Sometimes because he had never found a woman to appeal to him as he wished a woman to appeal, he had been half inclined to doubt. But this morning on Palos he no longer doubted. He believed. More than that he knew now why no earth woman had ever reached to the center of his being with her soft attraction. He knew now why the Dog Star had always drawn him during his student days. That longing to span the miles between Sirius and earth was explained. It was because in the economy of the Infinite it had been seen fit, God alone knew why, to send his half of their original spirit to earth, and his female counterpart to this life on another sphere.
This beautiful girl was his twin. He knew her. He had found her. A wonderful elation filled his conscious soul as he sat feasting his eyes upon her every graceful line and feature. But suddenly his contemplation was followed by the bitterest despair.

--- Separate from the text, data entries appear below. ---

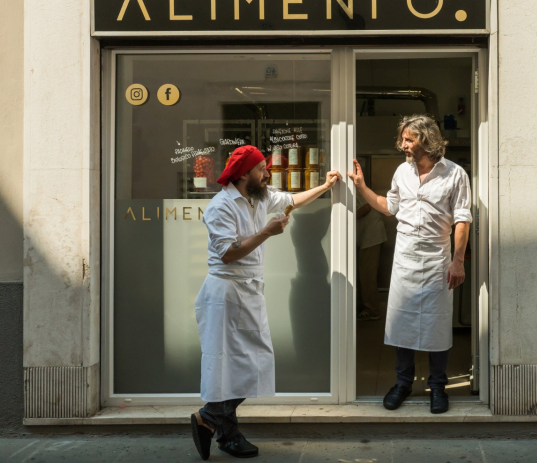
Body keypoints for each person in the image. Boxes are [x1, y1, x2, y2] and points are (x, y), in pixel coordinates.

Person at [191, 145, 341, 460]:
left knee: (251, 365)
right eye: (261, 168)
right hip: (226, 295)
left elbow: (293, 200)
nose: (267, 173)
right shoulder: (221, 206)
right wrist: (266, 232)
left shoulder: (258, 196)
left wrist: (326, 187)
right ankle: (222, 429)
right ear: (244, 173)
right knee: (231, 368)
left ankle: (212, 420)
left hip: (247, 292)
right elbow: (227, 252)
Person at [347, 115, 471, 415]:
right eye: (403, 139)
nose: (403, 144)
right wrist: (362, 186)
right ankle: (402, 384)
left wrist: (457, 261)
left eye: (408, 139)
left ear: (426, 140)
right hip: (404, 259)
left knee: (437, 324)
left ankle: (438, 387)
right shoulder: (401, 172)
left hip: (437, 259)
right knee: (402, 323)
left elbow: (462, 218)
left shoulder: (455, 174)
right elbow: (389, 207)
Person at [356, 193, 387, 321]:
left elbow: (366, 208)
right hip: (367, 235)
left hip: (371, 236)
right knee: (363, 274)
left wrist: (345, 219)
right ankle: (363, 307)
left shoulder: (353, 188)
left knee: (367, 275)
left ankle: (372, 310)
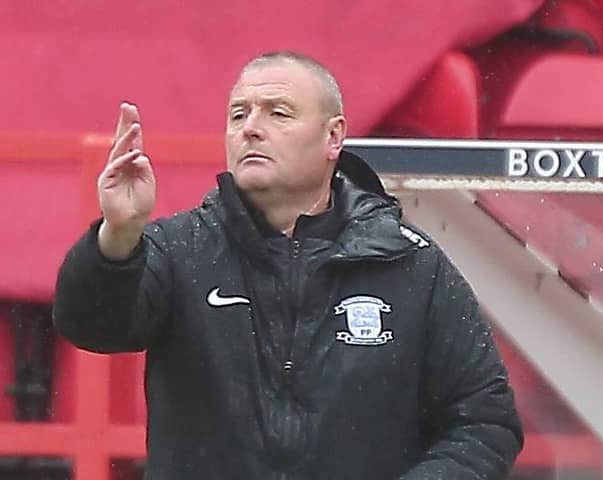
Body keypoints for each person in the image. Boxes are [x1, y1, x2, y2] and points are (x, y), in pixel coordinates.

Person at [53, 51, 523, 479]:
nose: (250, 128)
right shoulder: (178, 249)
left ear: (333, 136)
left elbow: (485, 421)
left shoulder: (412, 265)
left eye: (278, 113)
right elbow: (93, 326)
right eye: (238, 114)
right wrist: (118, 233)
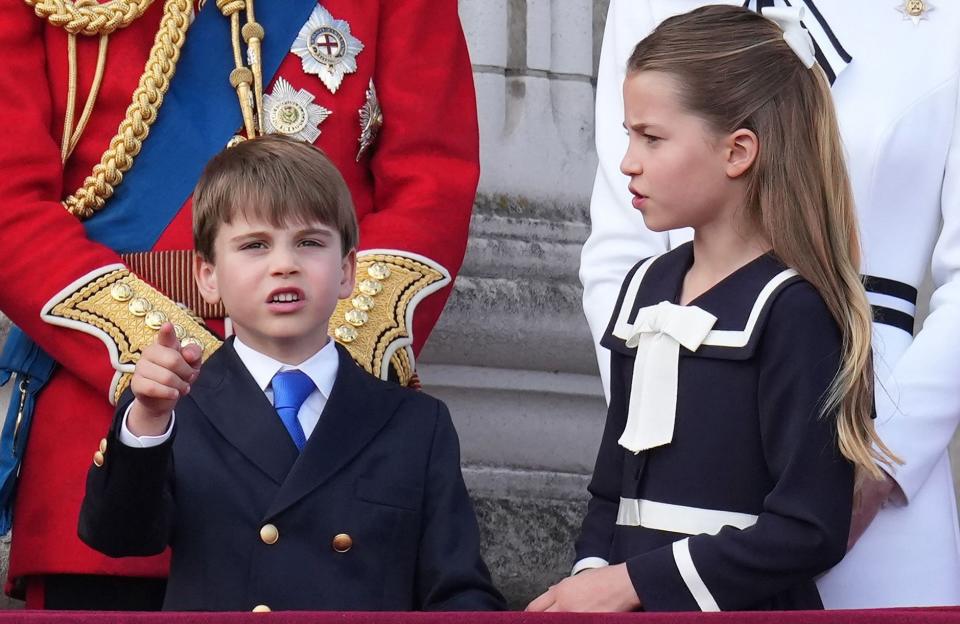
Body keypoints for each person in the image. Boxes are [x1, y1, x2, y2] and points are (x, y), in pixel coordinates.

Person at [0, 0, 479, 609]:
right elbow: (9, 206)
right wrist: (179, 367)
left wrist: (303, 381)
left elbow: (432, 183)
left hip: (319, 454)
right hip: (105, 416)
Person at [580, 0, 960, 609]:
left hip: (881, 414)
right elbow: (618, 247)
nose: (634, 157)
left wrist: (887, 462)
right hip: (682, 430)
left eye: (647, 138)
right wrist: (688, 427)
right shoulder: (653, 286)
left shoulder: (801, 314)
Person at [77, 135, 504, 612]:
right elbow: (119, 536)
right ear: (208, 277)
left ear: (346, 272)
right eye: (255, 245)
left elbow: (458, 591)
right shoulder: (177, 410)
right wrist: (148, 422)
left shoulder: (415, 424)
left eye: (309, 242)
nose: (284, 265)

He had found her, yes; but to what avail? The mere fact that he saw her now and was unseen by either her or her father, as he judged the man with whom she rode to be, was proof that his finding her was in vain. She was a living, breathing woman, every cell of whose glowing body sent a subtle call to his spirit, such as only the true mate can send to its absolute complement.
He felt love, a sense of protection, a desire for possession, spiritual uplift, and physical passion all in a breath. He felt a mad urge to cast himself at her side, there on the padded cushion, and gather her lovely form to his heart close within his arms. And he knew himself but a spirit—invisible to her—imperceptible to her—realized that should he follow his impulse she would not know—or should she know even faintly would not understand.
Croft knew himself but a sublimated shape, and nothing more, and it was then he went down into the deepest depths of a mental hell of despair. The torture of Tantalus was his. He could see her, sense her youth, her beauty, her sweetness, every charm which was hers; experience every potent wave of her appeal, yet he could not reveal his presence or make known his response to her spirit-call. Could he have done so he would have groaned in a crushing anguish too great to be endured. Yet even that expression was denied.
The stopping of the gnuppas, as he was to learn the half horse, half deerlike steers were called, brought him back from his introspection after a time. He could hear the driver shouting, and now quite oddly, these people being human, and thoughts being more or less akin to all thinking minds, he found he could understand the intent, even though the words were strange.
"Way! Way for Prince Lakkon, Counselor to the King of Aphur!"
On the words the girl opened her lips. "There is a wonderful press of travelers this morning, my father."
Croft gloried in the soft, full tones of her voice, even before Prince Lakkon made answer. "Aye, the highway is like to a swarm of insects, Naia, my child."
Naia! The sound was music in Croft's ears. He whispered it over and over to himself as the carriage once more advanced through the throngs of market people, carters, freighters, past a caravan of heavily loaded Sarpelcas outward bound. Naia. The word fitted her—seemed oddly appropriate—was music in his ears. Naia, Naia—the other part of his soul. The word beat upon his senses through the shuffle of passing feet.